A quart of limewater is about the right amount for a half-gallon container once the eggs have been added.
Use clean-but-unwashed eggs fresh from your nesting boxes. (Dirty eggs should be washed and used rather than preserved. Store-bought eggs won’t keep well because they’ve been washed, which removes the protective “bloom” from the shells. Besides, they may already be weeks old by the time you buy them.)
Place the eggs in a wide-mouth jar, fill it to the top with limewater, which should be quite cold, and screw on the cap to prevent dehydration.
A half-gallon jar will hold up to 18 eggs depending on size; a gallon jar up to three dozen.
Make sure all the eggs stay completely submerged.
Store in a cool, dark place.
Rinse the eggs when you take them out for use.
After six months the yolks will be flatter and the whites runnier than fresh, but the taste will still be almost as good.
After about eight months, quality seems to degrade.
After a year, there will be a noticeable difference in flavor and texture, but they’ll still be okay fried or scrambled.
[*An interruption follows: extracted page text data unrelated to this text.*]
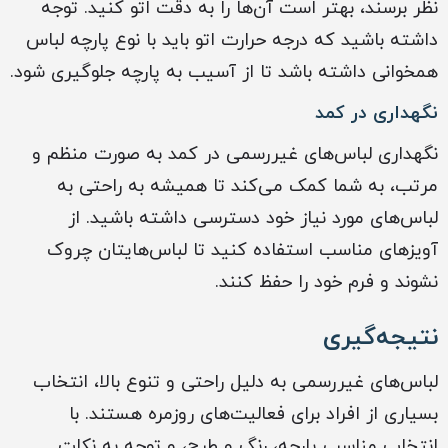
نظر برسند، بهتر است آن‌ها را به دقت اتو کنید. توجه
داشته باشید که درجه حرارت اتو باید با نوع پارچه لباس
همخوانی داشته باشد تا از آسیب به پارچه جلوگیری شود.
نگهداری در کمد
نگهداری لباس‌های غیررسمی در کمد به صورت منظم و
مرتب، به شما کمک می‌کند تا همیشه به راحتی به
لباس‌های مورد نیاز خود دسترسی داشته باشید. از
آویزهای مناسب استفاده کنید تا لباس‌هایتان چروک
نشوند و فرم خود را حفظ کنند.
نتیجه‌گیری
لباس‌های غیررسمی به دلیل راحتی و تنوع بالا، انتخاب
بسیاری از افراد برای فعالیت‌های روزمره هستند. با
انتخاب مناسب پارچه، رنگ و طرح، و توجه به نکات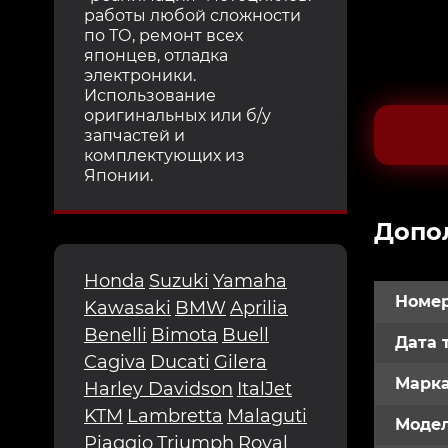
работы любой сложности
по ТО, ремонт всех
японцев, отладка
электроники.
Использование
оригинальных или б/у
запчастей и
комплектующих из
Японии.
Допо
Honda
Suzuki
Yamaha
Номер
Kawasaki
BMW
Aprilia
Benelli
Bimota
Buell
Дата 
Cagiva
Ducati
Gilera
Марк
Harley Davidson
ItalJet
KTM
Lambretta
Malaguti
Модел
Piaggio
Triumph
Royal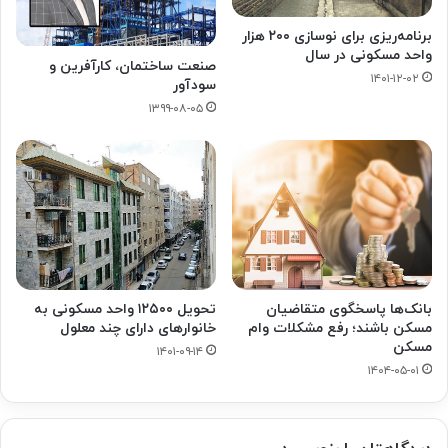
برنامه‌ریزی برای نوسازی ۲۰۰ هزار
واحد مسکونی در سال
صنعت ساختمان، کارآفرین و
۱۴۰۱-۱۲-۰۲
سودآور
۱۳۹۹-۰۸-۰۵
بانک‌ها پاسخگوی متقاضیان
تحویل ۱۲۵۰۰ واحد مسکونی به
مسکن باشند؛ رفع مشکلات وام
خانوارهای دارای چند معلول
مسکن
۱۴۰۱-۰۹-۱۴
۱۴۰۴-۰۵-۰۱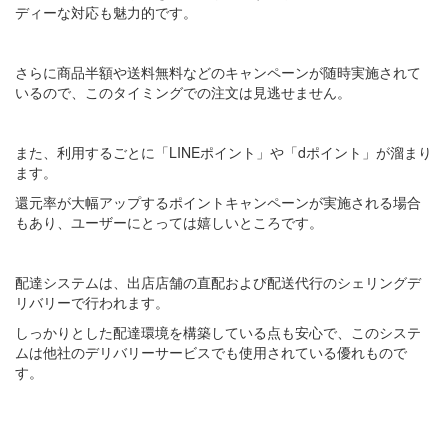
ディーな対応も魅力的です。
さらに商品半額や送料無料などのキャンペーンが随時実施されて
いるので、このタイミングでの注文は見逃せません。
また、利用するごとに「LINEポイント」や「dポイント」が溜まり
ます。
還元率が大幅アップするポイントキャンペーンが実施される場合
もあり、ユーザーにとっては嬉しいところです。
配達システムは、出店店舗の直配および配送代行のシェリングデ
リバリーで行われます。
しっかりとした配達環境を構築している点も安心で、このシステ
ムは他社のデリバリーサービスでも使用されている優れもので
す。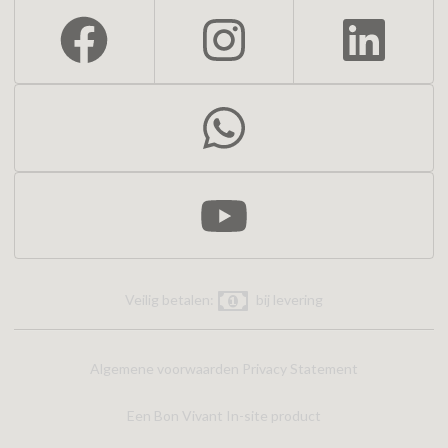
Veilig betalen:
bij levering
Algemene voorwaarden
Privacy Statement
Een Bon Vivant In-site product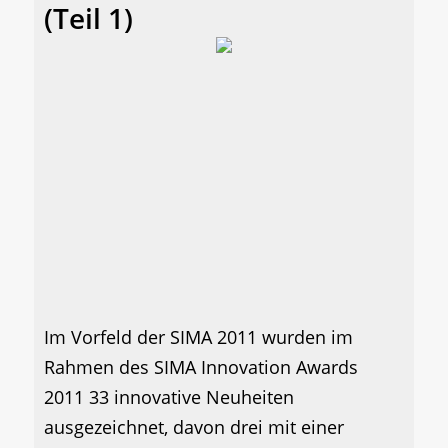
(Teil 1)
Im Vorfeld der SIMA 2011 wurden im
Rahmen des SIMA Innovation Awards
2011 33 innovative Neuheiten
ausgezeichnet, davon drei mit einer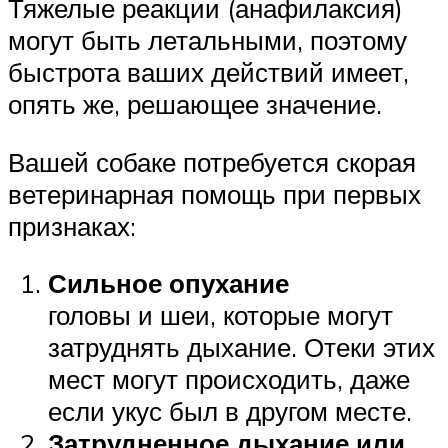
Тяжелые реакции (анафилаксия)
могут быть летальными, поэтому
быстрота ваших действий имеет,
опять же, решающее значение.
Вашей собаке потребуется скорая
ветеринарная помощь при первых
признаках:
Сильное опухание
головы и шеи, которые могут
затруднять дыхание. Отеки этих
мест могут происходить, даже
если укус был в другом месте.
Затрудненное дыхание или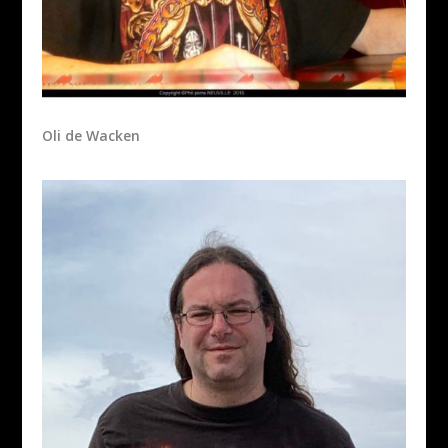
Oli de Wacken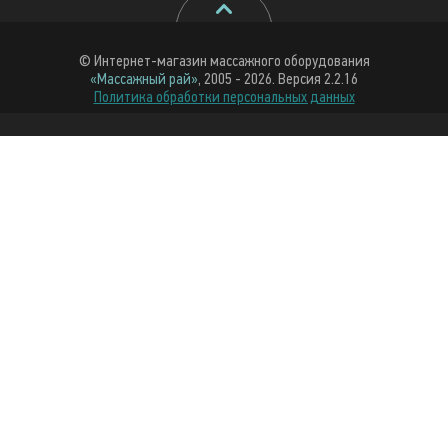
© Интернет-магазин массажного оборудования
«Массажный рай»
, 2005 - 2026. Версия 2.2.16
Политика обработки персональных данных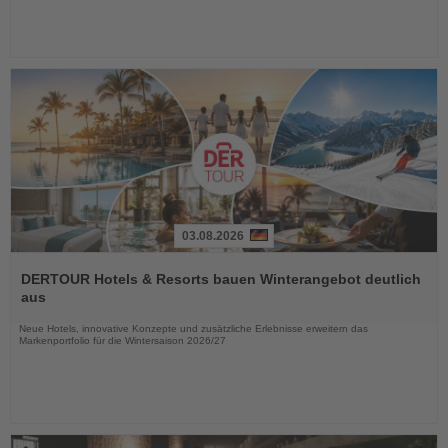
03.08.2026
Lesen
Sie
DERTOUR Hotels & Resorts bauen Winterangebot deutlich
die
aus
Nachrichten
Neue Hotels, innovative Konzepte und zusätzliche Erlebnisse erweitern das
Markenportfolio für die Wintersaison 2026/27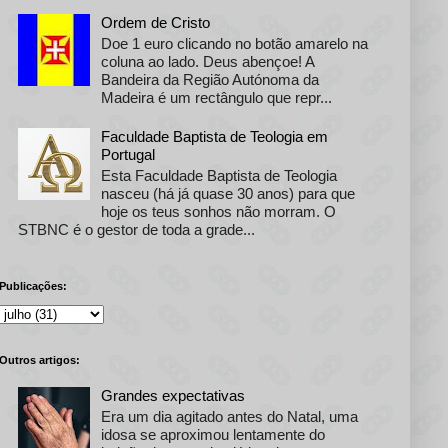
Ordem de Cristo
Doe 1 euro clicando no botão amarelo na
coluna ao lado. Deus abençoe! A
Bandeira da Região Autónoma da
Madeira é um rectângulo que repr...
Faculdade Baptista de Teologia em
Portugal
Esta Faculdade Baptista de Teologia
nasceu (há já quase 30 anos) para que
hoje os teus sonhos não morram. O
STBNC é o gestor de toda a grade...
Publicações:
Outros artigos:
Grandes expectativas
Era um dia agitado antes do Natal, uma
idosa se aproximou lentamente do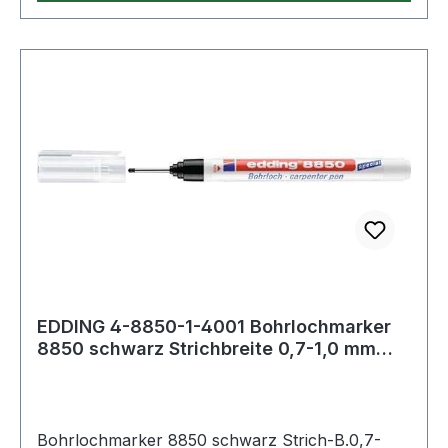
EDDING 4-8850-1-4001 Bohrlochmarker
8850 schwarz Strichbreite 0,7-1,0 mm
Rundspi
Bohrlochmarker 8850 schwarz Strich-B.0,7-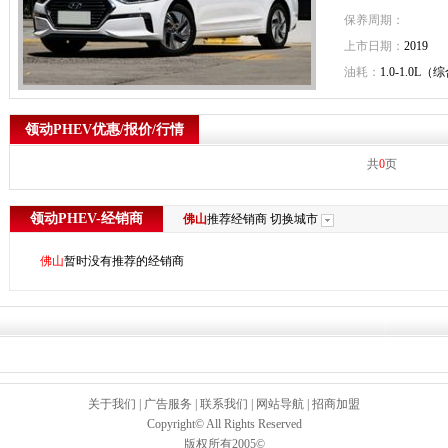
保养周期：
上市日期：
2019
油耗：
1.0-1.0L（
领动PHEV优惠/报价/行情
共
0
页
领动PHEV-经销商
佛山
推荐经销商
切换城市
佛山
暂时没有推荐的经销商
关于我们
|
广告服务
|
联系我们
|
网站导航
|
招商加盟
Copyright© All Rights Reserved
版权所有2005©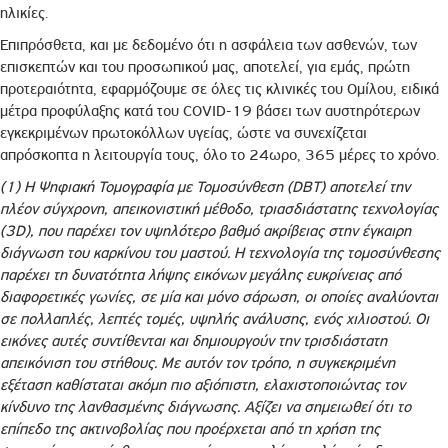
ηλικίες.
Επιπρόσθετα, και με δεδομένο ότι η ασφάλεια των ασθενών, των
επισκεπτών και του προσωπικού μας, αποτελεί, για εμάς, πρώτη
προτεραιότητα, εφαρμόζουμε σε όλες τις κλινικές του Ομίλου, ειδικά
μέτρα προφύλαξης κατά του CΟVID-19 βάσει των αυστηρότερων
εγκεκριμένων πρωτοκόλλων υγείας, ώστε να συνεχίζεται
απρόσκοπτα η λειτουργία τους, όλο το 24ωρο, 365 μέρες το χρόνο.
(1) Η Ψηφιακή Τομογραφία με Τομοσύνθεση (DBT) αποτελεί την
πλέον σύγχρονη, απεικονιστική μέθοδο, τριασδιάστατης τεχνολογίας
(3D), που παρέχει τον υψηλότερο βαθμό ακρίβειας στην έγκαιρη
διάγνωση του καρκίνου του μαστού. Η τεχνολογία της τομοσύνθεσης
παρέχει τη δυνατότητα λήψης εικόνων μεγάλης ευκρίνειας από
διαφορετικές γωνίες, σε μία και μόνο σάρωση, οι οποίες αναλύονται
σε πολλαπλές, λεπτές τομές, υψηλής ανάλυσης, ενός χιλιοστού. Οι
εικόνες αυτές συντίθενται και δημιουργούν την τρισδιάστατη
απεικόνιση του στήθους. Με αυτόν τον τρόπο, η συγκεκριμένη
εξέταση καθίσταται ακόμη πιο αξιόπιστη, ελαχιστοποιώντας τον
κίνδυνο της λανθασμένης διάγνωσης. Αξίζει να σημειωθεί ότι το
επίπεδο της ακτινοβολίας που προέρχεται από τη χρήση της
You won’t notice the difference in baked goods.
Eventually the whites will darken slightly, and the eggs will take on a slightly stale - but not rotten - smell. But they will still be useable for at least baking.
Use only the highest quality, freshest, unwashed eggs. You get clean eggs by keeping your nesting boxes clean.
Date your containers, and try not to move them - if one egg cracks, it’ll ruin the whole batch.
Duck eggs will keep longer than chicken eggs due to their thicker shells.
Do not re-use limewater; make a fresh batch every year.
When in doubt about the edibility of an egg, do the “Sink or Swim” test. If the eggs sink in water and lay flat on their side, they're still fresh. If they sink, but stand on one end at the bottom, they're not as fresh but still edible. Eggs that float have gone bad.